→ Reading passage:
════════

# Token Filter

This notebook implements token filtering logic, likely based on embeddings and character validity.

In [None]:
#pip installations
%pip install torch torchvision torchaudio --index-url https://download.pytorch.org/whl/cu121
%pip install accelerate -U
%pip install datasets
%pip install evaluate
%pip install transformers
%pip install editdistance

## Step -1: Filter Parameters

### Import libraries and get embedding matrix

In [None]:
import torch
from transformers import AutoTokenizer, AutoModel
import torch.nn.functional as F

# Load model
tokenizer = AutoTokenizer.from_pretrained("./bert_tokenizer_uncased")
model = AutoModel.from_pretrained("./models/BaseModel_uncased_H100/checkpoint-11380")

# Get full embedding matrix


embedding_matrix = model.get_input_embeddings().weight  # shape: (vocab_size, hidden_size)
print("Embedding matrix shape:", embedding_matrix.shape)


device = torch.device("cuda" if torch.cuda.is_available() else "cpu")


## Step 1: Filter Out Irrelevant Tokens

In [None]:
#first 4981 tokens are unused or single characters
vocab_size = len(tokenizer.get_vocab())
vocab_tokens = [(i,tokenizer.decode([i])) for i in range(4143,vocab_size)]
print(vocab_tokens)

#filter out any tokens with numbers in them
filtered_tokens  = torch.tensor([idx for idx, token in vocab_tokens if not (any((char.isdigit() or char == '#')  for char in token) or len(token) < 3)])

════════

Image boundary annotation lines
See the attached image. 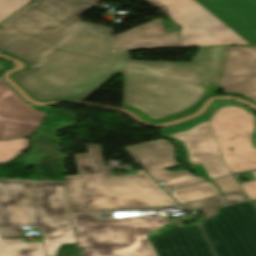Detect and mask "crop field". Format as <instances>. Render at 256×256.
Listing matches in <instances>:
<instances>
[{
    "label": "crop field",
    "instance_id": "obj_20",
    "mask_svg": "<svg viewBox=\"0 0 256 256\" xmlns=\"http://www.w3.org/2000/svg\"><path fill=\"white\" fill-rule=\"evenodd\" d=\"M48 255L57 256L56 252L60 244L76 243L73 227L59 233L51 234L45 237Z\"/></svg>",
    "mask_w": 256,
    "mask_h": 256
},
{
    "label": "crop field",
    "instance_id": "obj_8",
    "mask_svg": "<svg viewBox=\"0 0 256 256\" xmlns=\"http://www.w3.org/2000/svg\"><path fill=\"white\" fill-rule=\"evenodd\" d=\"M184 125L187 126L184 127ZM166 130L184 142L188 150V158L193 165L205 164L194 168L197 173L209 179L231 174L222 160L208 115L198 117L180 126L168 127Z\"/></svg>",
    "mask_w": 256,
    "mask_h": 256
},
{
    "label": "crop field",
    "instance_id": "obj_26",
    "mask_svg": "<svg viewBox=\"0 0 256 256\" xmlns=\"http://www.w3.org/2000/svg\"><path fill=\"white\" fill-rule=\"evenodd\" d=\"M172 227H174V225L171 224V223H169V224L164 225V226L160 227L159 229H157V230H155V231H153V232L147 234V237H148V238H151V237H153V236L159 234L160 232H162V231H164V230H167V229H169V228H172Z\"/></svg>",
    "mask_w": 256,
    "mask_h": 256
},
{
    "label": "crop field",
    "instance_id": "obj_19",
    "mask_svg": "<svg viewBox=\"0 0 256 256\" xmlns=\"http://www.w3.org/2000/svg\"><path fill=\"white\" fill-rule=\"evenodd\" d=\"M188 211L199 209L207 218L218 214L220 207L227 206L222 195H217L208 199L188 203L183 205Z\"/></svg>",
    "mask_w": 256,
    "mask_h": 256
},
{
    "label": "crop field",
    "instance_id": "obj_4",
    "mask_svg": "<svg viewBox=\"0 0 256 256\" xmlns=\"http://www.w3.org/2000/svg\"><path fill=\"white\" fill-rule=\"evenodd\" d=\"M207 112L223 160L232 174L256 169V114L227 100L214 102Z\"/></svg>",
    "mask_w": 256,
    "mask_h": 256
},
{
    "label": "crop field",
    "instance_id": "obj_14",
    "mask_svg": "<svg viewBox=\"0 0 256 256\" xmlns=\"http://www.w3.org/2000/svg\"><path fill=\"white\" fill-rule=\"evenodd\" d=\"M151 242L158 256H214L198 224L175 228Z\"/></svg>",
    "mask_w": 256,
    "mask_h": 256
},
{
    "label": "crop field",
    "instance_id": "obj_23",
    "mask_svg": "<svg viewBox=\"0 0 256 256\" xmlns=\"http://www.w3.org/2000/svg\"><path fill=\"white\" fill-rule=\"evenodd\" d=\"M254 176H252V180L243 182L241 180H238L236 176L234 177L237 179L239 184L242 186L244 192L247 194V196L250 198V200H256V171L253 172Z\"/></svg>",
    "mask_w": 256,
    "mask_h": 256
},
{
    "label": "crop field",
    "instance_id": "obj_25",
    "mask_svg": "<svg viewBox=\"0 0 256 256\" xmlns=\"http://www.w3.org/2000/svg\"><path fill=\"white\" fill-rule=\"evenodd\" d=\"M229 206L238 204L244 201H248L249 198L246 196V194L243 192V190H237L229 193L224 194Z\"/></svg>",
    "mask_w": 256,
    "mask_h": 256
},
{
    "label": "crop field",
    "instance_id": "obj_22",
    "mask_svg": "<svg viewBox=\"0 0 256 256\" xmlns=\"http://www.w3.org/2000/svg\"><path fill=\"white\" fill-rule=\"evenodd\" d=\"M30 0H0V22Z\"/></svg>",
    "mask_w": 256,
    "mask_h": 256
},
{
    "label": "crop field",
    "instance_id": "obj_29",
    "mask_svg": "<svg viewBox=\"0 0 256 256\" xmlns=\"http://www.w3.org/2000/svg\"><path fill=\"white\" fill-rule=\"evenodd\" d=\"M24 139H25V142H26V146L22 149V151H21L18 155H20V154L26 149V147L28 146V143H27V139H28V138H24ZM18 155H17V156H18ZM17 156H15V157H17ZM15 157H13V158H11L10 160H8V161H6V162H3V163H1V164H5V163L11 161L12 159H14ZM1 164H0V165H1Z\"/></svg>",
    "mask_w": 256,
    "mask_h": 256
},
{
    "label": "crop field",
    "instance_id": "obj_31",
    "mask_svg": "<svg viewBox=\"0 0 256 256\" xmlns=\"http://www.w3.org/2000/svg\"><path fill=\"white\" fill-rule=\"evenodd\" d=\"M253 203L255 204V206H256V201H253Z\"/></svg>",
    "mask_w": 256,
    "mask_h": 256
},
{
    "label": "crop field",
    "instance_id": "obj_11",
    "mask_svg": "<svg viewBox=\"0 0 256 256\" xmlns=\"http://www.w3.org/2000/svg\"><path fill=\"white\" fill-rule=\"evenodd\" d=\"M36 121L34 108L26 104L0 78V140L25 136Z\"/></svg>",
    "mask_w": 256,
    "mask_h": 256
},
{
    "label": "crop field",
    "instance_id": "obj_24",
    "mask_svg": "<svg viewBox=\"0 0 256 256\" xmlns=\"http://www.w3.org/2000/svg\"><path fill=\"white\" fill-rule=\"evenodd\" d=\"M214 182L220 187L223 193L241 188L233 176L216 180Z\"/></svg>",
    "mask_w": 256,
    "mask_h": 256
},
{
    "label": "crop field",
    "instance_id": "obj_7",
    "mask_svg": "<svg viewBox=\"0 0 256 256\" xmlns=\"http://www.w3.org/2000/svg\"><path fill=\"white\" fill-rule=\"evenodd\" d=\"M75 221L81 248L150 243L146 234L169 223L147 217L98 220L94 214L75 215Z\"/></svg>",
    "mask_w": 256,
    "mask_h": 256
},
{
    "label": "crop field",
    "instance_id": "obj_18",
    "mask_svg": "<svg viewBox=\"0 0 256 256\" xmlns=\"http://www.w3.org/2000/svg\"><path fill=\"white\" fill-rule=\"evenodd\" d=\"M181 204L220 194L215 185L203 183L170 192Z\"/></svg>",
    "mask_w": 256,
    "mask_h": 256
},
{
    "label": "crop field",
    "instance_id": "obj_6",
    "mask_svg": "<svg viewBox=\"0 0 256 256\" xmlns=\"http://www.w3.org/2000/svg\"><path fill=\"white\" fill-rule=\"evenodd\" d=\"M217 256H256V211L245 202L200 222Z\"/></svg>",
    "mask_w": 256,
    "mask_h": 256
},
{
    "label": "crop field",
    "instance_id": "obj_30",
    "mask_svg": "<svg viewBox=\"0 0 256 256\" xmlns=\"http://www.w3.org/2000/svg\"><path fill=\"white\" fill-rule=\"evenodd\" d=\"M88 1L99 2V1H101V0H88Z\"/></svg>",
    "mask_w": 256,
    "mask_h": 256
},
{
    "label": "crop field",
    "instance_id": "obj_13",
    "mask_svg": "<svg viewBox=\"0 0 256 256\" xmlns=\"http://www.w3.org/2000/svg\"><path fill=\"white\" fill-rule=\"evenodd\" d=\"M115 51L181 47L180 32L168 33L160 18L113 37Z\"/></svg>",
    "mask_w": 256,
    "mask_h": 256
},
{
    "label": "crop field",
    "instance_id": "obj_17",
    "mask_svg": "<svg viewBox=\"0 0 256 256\" xmlns=\"http://www.w3.org/2000/svg\"><path fill=\"white\" fill-rule=\"evenodd\" d=\"M90 154L75 155L79 175L111 171L103 162L100 146L87 145Z\"/></svg>",
    "mask_w": 256,
    "mask_h": 256
},
{
    "label": "crop field",
    "instance_id": "obj_1",
    "mask_svg": "<svg viewBox=\"0 0 256 256\" xmlns=\"http://www.w3.org/2000/svg\"><path fill=\"white\" fill-rule=\"evenodd\" d=\"M0 25V50L24 61L13 80L35 100L84 101L118 73L122 108L150 123L191 115L216 93L228 46L200 48L191 63L134 61L113 53L110 27L79 16L85 0H35Z\"/></svg>",
    "mask_w": 256,
    "mask_h": 256
},
{
    "label": "crop field",
    "instance_id": "obj_3",
    "mask_svg": "<svg viewBox=\"0 0 256 256\" xmlns=\"http://www.w3.org/2000/svg\"><path fill=\"white\" fill-rule=\"evenodd\" d=\"M65 179L72 214L178 205L143 170L134 175L102 173Z\"/></svg>",
    "mask_w": 256,
    "mask_h": 256
},
{
    "label": "crop field",
    "instance_id": "obj_10",
    "mask_svg": "<svg viewBox=\"0 0 256 256\" xmlns=\"http://www.w3.org/2000/svg\"><path fill=\"white\" fill-rule=\"evenodd\" d=\"M220 88L256 102V47L229 46Z\"/></svg>",
    "mask_w": 256,
    "mask_h": 256
},
{
    "label": "crop field",
    "instance_id": "obj_16",
    "mask_svg": "<svg viewBox=\"0 0 256 256\" xmlns=\"http://www.w3.org/2000/svg\"><path fill=\"white\" fill-rule=\"evenodd\" d=\"M0 256H45L42 242L23 243L22 239L2 240Z\"/></svg>",
    "mask_w": 256,
    "mask_h": 256
},
{
    "label": "crop field",
    "instance_id": "obj_28",
    "mask_svg": "<svg viewBox=\"0 0 256 256\" xmlns=\"http://www.w3.org/2000/svg\"><path fill=\"white\" fill-rule=\"evenodd\" d=\"M41 123L38 121L35 123V125L31 128V130L27 133V135H31L37 128L38 126L40 125ZM26 135V136H27Z\"/></svg>",
    "mask_w": 256,
    "mask_h": 256
},
{
    "label": "crop field",
    "instance_id": "obj_9",
    "mask_svg": "<svg viewBox=\"0 0 256 256\" xmlns=\"http://www.w3.org/2000/svg\"><path fill=\"white\" fill-rule=\"evenodd\" d=\"M172 146L165 140H155L126 149L158 182L165 184L164 188L166 190L204 181L200 177L195 178L193 174L186 170L179 172L166 171L178 168V164L173 159L174 149Z\"/></svg>",
    "mask_w": 256,
    "mask_h": 256
},
{
    "label": "crop field",
    "instance_id": "obj_21",
    "mask_svg": "<svg viewBox=\"0 0 256 256\" xmlns=\"http://www.w3.org/2000/svg\"><path fill=\"white\" fill-rule=\"evenodd\" d=\"M24 145L23 139L0 141V163L17 155Z\"/></svg>",
    "mask_w": 256,
    "mask_h": 256
},
{
    "label": "crop field",
    "instance_id": "obj_5",
    "mask_svg": "<svg viewBox=\"0 0 256 256\" xmlns=\"http://www.w3.org/2000/svg\"><path fill=\"white\" fill-rule=\"evenodd\" d=\"M181 26L182 47L250 45L194 0H145Z\"/></svg>",
    "mask_w": 256,
    "mask_h": 256
},
{
    "label": "crop field",
    "instance_id": "obj_15",
    "mask_svg": "<svg viewBox=\"0 0 256 256\" xmlns=\"http://www.w3.org/2000/svg\"><path fill=\"white\" fill-rule=\"evenodd\" d=\"M79 256H157L152 244L84 249Z\"/></svg>",
    "mask_w": 256,
    "mask_h": 256
},
{
    "label": "crop field",
    "instance_id": "obj_12",
    "mask_svg": "<svg viewBox=\"0 0 256 256\" xmlns=\"http://www.w3.org/2000/svg\"><path fill=\"white\" fill-rule=\"evenodd\" d=\"M197 1L252 45H256V0Z\"/></svg>",
    "mask_w": 256,
    "mask_h": 256
},
{
    "label": "crop field",
    "instance_id": "obj_27",
    "mask_svg": "<svg viewBox=\"0 0 256 256\" xmlns=\"http://www.w3.org/2000/svg\"><path fill=\"white\" fill-rule=\"evenodd\" d=\"M0 64L3 66V68L0 70V77H1V73H2V71H4V70H6V69H8V68H10L12 65H9V64H7V63H5V62H2V61H0ZM8 85V84H7ZM9 86V85H8ZM10 87V86H9ZM11 88V87H10ZM13 91H14V89L13 88H11ZM26 102V101H25ZM26 103H28V102H26ZM33 106V105H32ZM34 108H38V106H33Z\"/></svg>",
    "mask_w": 256,
    "mask_h": 256
},
{
    "label": "crop field",
    "instance_id": "obj_2",
    "mask_svg": "<svg viewBox=\"0 0 256 256\" xmlns=\"http://www.w3.org/2000/svg\"><path fill=\"white\" fill-rule=\"evenodd\" d=\"M0 178V223L4 237H22L20 226L42 234L72 226L65 182Z\"/></svg>",
    "mask_w": 256,
    "mask_h": 256
}]
</instances>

════════

→ Problem requirements:
Return everything in the token filter notebook from "## Step 1: Filter" down to "len(token) < 3)])", copied word for word.

→ Solved problem:
## Step 1: Filter Out Irrelevant Tokens

In [None]:
#first 4981 tokens are unused or single characters
vocab_size = len(tokenizer.get_vocab())
vocab_tokens = [(i,tokenizer.decode([i])) for i in range(4143,vocab_size)]
print(vocab_tokens)

#filter out any tokens with numbers in them
filtered_tokens  = torch.tensor([idx for idx, token in vocab_tokens if not (any((char.isdigit() or char == '#')  for char in token) or len(token) < 3)])